Australia’s most powerful chairmen tell: The four things keeping them up at night

A fear of disruption, productivity concerns, and a drive to push into Asia are among the biggest issues taking up time in the nation’s largest boardrooms, according to a study released today by accountancy firm Deloitte.

Deloitte’s Board Effectiveness report has since 2005 asked 100 chairmen and CEOs from Australia’s biggest companies about their biggest challenges. The mainly ASX100 chairmen and CEOs (a few were in the ASX200) who participated filled out a survey, followed by an hour-long interview expanding on their answers.

Elusive growth forces productivity squeeze

In previous years (the study takes place every two years), productivity wasn’t in the top 10 issues boards dealt with, Deloitte NSW managing partner John Meacock told LeadingCompany. But this year, it was the top issue, identified by 42% of respondents as the one they would be dealing with in the next year or two.

Meacock says this concern was both for their company’s corporate productivity, as well as for Australia as a whole.

“There’s a view towards getting that bottom-line profit. [Boards] are asking, ‘how do I get efficiencies in my supply chain, and in my finances?”

“But also, they’re concerned about national productivity. They’re worried we’re less and less competitive on a global basis.”

In previous years, corporate growth has been the top concern. The recent focus on productivity is perhaps a sign that corporations haven’t been able to achieve the growth they wanted, and so are looking to squeeze as much out of their resources as they can, Meacock says.

He added that many chairs said they knew they could not “cut their way to growth”, and so viewed the current productivity focus as a short-term strategy.

Innovation: Boards fear it’s unAustralian

Boards are concerned Australia is not an innovative country. In fact, they fear Australia is sceptical of innovation. In their interviews with Deloitte, many brought up the ‘tall poppy syndrome’ and the ‘cultural cringe’ in relation to innovation.

“Criticisms around decreasing tax incentives for R&D, a lack of venture capital funding, those things are always raised,” Meacock says.

“But what was surprising was this view around culture. There’s a perception that in the United States, sticking your head up and trying to be innovative is recognised and rewarded. In Australia, if you fail once, you’re seen as a black mark. Boards think Australians are early-adopters rather than innovative themselves.”
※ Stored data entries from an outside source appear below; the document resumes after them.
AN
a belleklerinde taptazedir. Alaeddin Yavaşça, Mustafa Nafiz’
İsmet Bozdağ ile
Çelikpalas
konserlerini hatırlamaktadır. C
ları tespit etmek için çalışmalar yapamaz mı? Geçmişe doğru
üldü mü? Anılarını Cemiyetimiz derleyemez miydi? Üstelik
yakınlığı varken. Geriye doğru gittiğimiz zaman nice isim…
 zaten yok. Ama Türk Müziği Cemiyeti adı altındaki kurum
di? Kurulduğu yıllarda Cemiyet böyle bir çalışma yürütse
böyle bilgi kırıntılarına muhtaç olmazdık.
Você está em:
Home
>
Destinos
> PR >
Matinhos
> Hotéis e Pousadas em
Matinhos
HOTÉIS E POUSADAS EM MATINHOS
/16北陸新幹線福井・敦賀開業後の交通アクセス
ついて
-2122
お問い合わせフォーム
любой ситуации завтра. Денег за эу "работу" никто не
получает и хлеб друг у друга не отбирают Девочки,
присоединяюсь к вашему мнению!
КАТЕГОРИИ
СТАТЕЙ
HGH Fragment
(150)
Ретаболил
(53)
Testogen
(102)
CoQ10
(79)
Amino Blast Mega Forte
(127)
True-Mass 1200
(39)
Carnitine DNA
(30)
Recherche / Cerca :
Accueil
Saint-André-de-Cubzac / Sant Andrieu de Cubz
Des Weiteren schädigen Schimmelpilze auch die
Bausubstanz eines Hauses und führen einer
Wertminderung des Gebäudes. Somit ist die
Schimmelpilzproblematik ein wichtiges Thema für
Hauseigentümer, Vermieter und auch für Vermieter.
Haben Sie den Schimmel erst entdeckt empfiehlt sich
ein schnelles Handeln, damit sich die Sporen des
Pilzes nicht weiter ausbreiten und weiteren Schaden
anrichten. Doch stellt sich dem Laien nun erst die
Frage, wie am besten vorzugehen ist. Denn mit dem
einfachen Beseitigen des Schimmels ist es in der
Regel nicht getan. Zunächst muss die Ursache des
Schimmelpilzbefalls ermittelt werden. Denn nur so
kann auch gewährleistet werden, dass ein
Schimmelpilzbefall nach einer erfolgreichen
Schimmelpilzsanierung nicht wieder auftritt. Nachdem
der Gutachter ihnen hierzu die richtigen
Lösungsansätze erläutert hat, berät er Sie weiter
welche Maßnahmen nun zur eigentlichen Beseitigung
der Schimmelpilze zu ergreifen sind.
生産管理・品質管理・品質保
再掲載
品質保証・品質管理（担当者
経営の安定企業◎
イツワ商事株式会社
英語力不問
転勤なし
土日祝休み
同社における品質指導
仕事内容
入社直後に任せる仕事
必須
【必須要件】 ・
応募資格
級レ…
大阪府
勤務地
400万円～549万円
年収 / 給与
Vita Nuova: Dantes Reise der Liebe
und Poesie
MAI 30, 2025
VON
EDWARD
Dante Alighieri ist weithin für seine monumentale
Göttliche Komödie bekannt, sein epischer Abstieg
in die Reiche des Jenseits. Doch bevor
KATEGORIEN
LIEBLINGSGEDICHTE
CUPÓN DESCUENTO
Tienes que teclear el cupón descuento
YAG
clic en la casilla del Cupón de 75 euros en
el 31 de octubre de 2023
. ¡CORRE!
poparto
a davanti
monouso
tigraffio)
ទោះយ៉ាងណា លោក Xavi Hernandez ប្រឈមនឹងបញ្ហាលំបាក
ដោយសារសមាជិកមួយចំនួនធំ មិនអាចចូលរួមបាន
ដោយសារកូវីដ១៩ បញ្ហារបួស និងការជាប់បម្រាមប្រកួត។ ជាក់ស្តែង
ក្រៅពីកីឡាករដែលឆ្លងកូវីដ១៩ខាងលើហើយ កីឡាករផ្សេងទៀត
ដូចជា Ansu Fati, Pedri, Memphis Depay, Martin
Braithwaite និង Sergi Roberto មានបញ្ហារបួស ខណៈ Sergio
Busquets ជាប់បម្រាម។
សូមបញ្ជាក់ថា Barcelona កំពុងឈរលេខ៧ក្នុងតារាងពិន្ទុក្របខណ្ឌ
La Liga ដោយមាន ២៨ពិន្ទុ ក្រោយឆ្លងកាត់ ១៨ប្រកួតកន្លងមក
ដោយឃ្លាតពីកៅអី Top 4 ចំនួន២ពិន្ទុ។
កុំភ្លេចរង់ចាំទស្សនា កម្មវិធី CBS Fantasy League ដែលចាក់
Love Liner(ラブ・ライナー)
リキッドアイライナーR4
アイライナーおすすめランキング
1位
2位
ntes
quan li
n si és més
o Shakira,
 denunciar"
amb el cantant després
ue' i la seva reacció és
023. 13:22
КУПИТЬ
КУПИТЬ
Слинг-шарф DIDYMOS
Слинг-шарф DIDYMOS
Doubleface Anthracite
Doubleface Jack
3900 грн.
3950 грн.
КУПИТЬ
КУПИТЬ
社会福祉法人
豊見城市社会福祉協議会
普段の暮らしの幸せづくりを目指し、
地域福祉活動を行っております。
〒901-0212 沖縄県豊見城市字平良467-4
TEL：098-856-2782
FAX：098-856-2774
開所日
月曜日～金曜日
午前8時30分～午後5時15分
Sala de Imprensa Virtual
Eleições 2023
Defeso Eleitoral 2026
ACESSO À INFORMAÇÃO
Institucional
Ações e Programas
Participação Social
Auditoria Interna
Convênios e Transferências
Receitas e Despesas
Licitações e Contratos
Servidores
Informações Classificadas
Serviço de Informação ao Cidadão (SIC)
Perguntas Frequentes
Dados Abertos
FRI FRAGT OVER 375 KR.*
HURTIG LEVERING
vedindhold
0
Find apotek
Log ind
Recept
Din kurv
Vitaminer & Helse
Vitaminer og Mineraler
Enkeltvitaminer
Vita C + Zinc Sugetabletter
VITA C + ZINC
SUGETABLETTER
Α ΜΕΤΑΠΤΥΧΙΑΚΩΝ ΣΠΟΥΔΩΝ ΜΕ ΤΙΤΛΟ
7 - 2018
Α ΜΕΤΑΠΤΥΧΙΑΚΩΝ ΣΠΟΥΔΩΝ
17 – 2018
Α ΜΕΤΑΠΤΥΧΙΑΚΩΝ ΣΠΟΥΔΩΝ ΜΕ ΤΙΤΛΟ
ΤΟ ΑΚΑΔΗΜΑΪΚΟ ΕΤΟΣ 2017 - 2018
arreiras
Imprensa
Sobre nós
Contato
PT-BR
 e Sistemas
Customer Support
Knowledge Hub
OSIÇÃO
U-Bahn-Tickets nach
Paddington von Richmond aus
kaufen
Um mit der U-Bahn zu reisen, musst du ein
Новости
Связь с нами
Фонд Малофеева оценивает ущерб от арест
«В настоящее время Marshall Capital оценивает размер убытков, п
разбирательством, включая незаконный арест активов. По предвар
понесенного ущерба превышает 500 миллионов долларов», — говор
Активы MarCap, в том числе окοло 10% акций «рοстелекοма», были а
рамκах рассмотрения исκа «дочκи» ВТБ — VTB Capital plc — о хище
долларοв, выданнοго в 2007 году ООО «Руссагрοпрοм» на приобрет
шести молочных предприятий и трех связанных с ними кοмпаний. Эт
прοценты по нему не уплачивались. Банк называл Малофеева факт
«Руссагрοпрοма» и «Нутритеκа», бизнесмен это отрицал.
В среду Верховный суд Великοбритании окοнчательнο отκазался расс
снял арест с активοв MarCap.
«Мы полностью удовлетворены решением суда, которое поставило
Meacock says the chairman surveyed saw innovation as incredibly important. “But I was surprised that more didn’t have specific programs to address it, or didn’t get enough reporting on it.”

Business strategy and a fear of disruption

In the previous years Deloitte has done the survey, boards tended to look ahead for three or so years.

Now, their focus is split on two time horizons – the next six months and the next six years. What’s driving this shift is a fear of how their industry could be disrupted by new technologies or innovations.

“They’ve looked at what happened to retail [with the rise of online shopping], and with the media. They now think every industry could get disrupted.

“Chairs and CEOs are spending a lot more time on the sustainability of their business model, and on revisiting their strategy. That came through pretty strongly.”

Here comes the Asian Century

Australia’s paid lip-service to being part of Asia for the better part of 20 years.

But in Deloitte’s result, Meacock says they found a far higher level of awareness about Asia than in previous years.

“In previous years, when we talked to boards about Asia, there wasn’t a strong focus. People still talked about going to the United States or the United Kingdom. Asia was somewhere they could get capital, but not somewhere where they could set up business.

“There’s quite a big change now. They’re talking about appointing Asian directors, or setting up an Asian office. There’s a recognition that they have to have an Asian presence.

Meacock says leaders like ANZ chief Mike Smith have made growth in Asia a key focus: “You can argue that it’s the likes of ANZ raising the bar.”